Le chef de l’Etat gabonais prendra part au premier sommet de l’Alliance solaire internationale (ASI) prévu le 11 mars à New Dehli, en Inde. Une rencontre au cours de laquelle le Gabon présentera deux projets traduisant sa volonté de faire une transition énergétique en faveur des énergies renouvelables.

Ali Bongo est attendu, le 11 mars à New Dehli, en Inde. © Twitter/PIB India

 

A la tête d’une délégation, Ali Bongo prendra part au premier sommet de l’Alliance solaire internationale (ASI) prévu le 11 mars à New Dehli, en Inde. Cette nouvelle organisation internationale vise à accélérer le déploiement de l’énergie solaire dans les 121 pays à fort ensoleillement, situés entre les tropiques du Cancer et du Capricorne.

Ses objectifs sont multiples : réduire massivement les coûts de l’énergie solaire, répondre à la forte demande énergétique dans les pays en développement et contribuer à la lutte contre le changement climatique. La rencontre de New Dehli va porter sur le renforcement de la dynamique de l’ASI, des projets concrets et des stratégies de financement pour la mise en œuvre des objectifs de l’Alliance. Pour faire écho au nombre de pays riches en ressources solaires, l’ASI prévoit le lancement de 121 projets témoins.

Dans ce sens, le Gabon présentera deux projets traduisant sa volonté de faire une transition énergétique en faveur des énergies renouvelables, en vue de lutter contre le réchauffement climatique. «La première offre sera composée de kits de petites et grandes capacités susceptibles de remplacer les compteurs Edan, dans les zones hors-réseau de la Société d’énergie et d’eau du Gabon (SEEG)», a expliqué le directeur général de la Caisse des dépôts et consignations.

«Le deuxième projet concerne des centrales d’hybridation, mix énergétique entre les solutions fossile et solaire. En renforcement du réseau SEEG, on propose aux populations de remplacer le pétrole lampant et les groupes électrogènes d’utiliser les solutions solaires», a ajouté Herman-Régis Nzoundou Bignoumba.

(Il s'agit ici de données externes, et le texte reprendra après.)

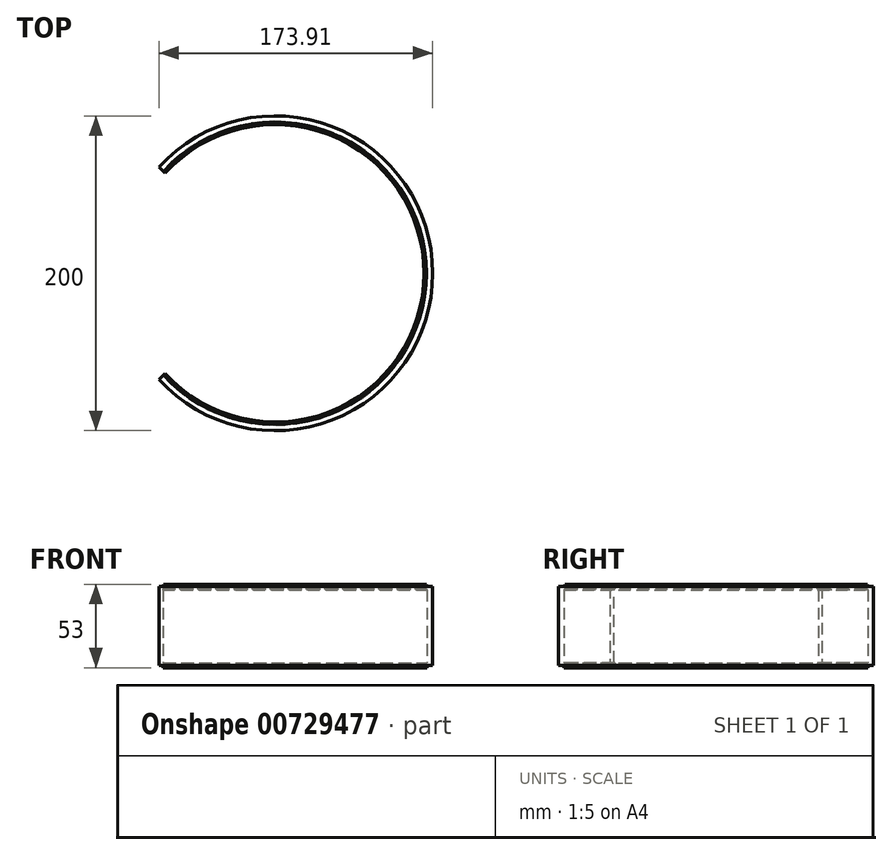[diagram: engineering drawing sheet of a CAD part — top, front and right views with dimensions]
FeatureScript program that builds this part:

L’ASI a été lancée par la France et l’Inde lors de la conférence de Paris pour le climat en décembre 2015. Depuis le 6 décembre 2017, l’Alliance a acquis le statut d’organisation internationale. A ce jour, l’accord-cadre définissant ses statuts a été signé par 52 pays et ratifié par 26 d’entre eux. Il s’agit d’une des coalitions les plus prometteuses pour lutter contre le changement climatique.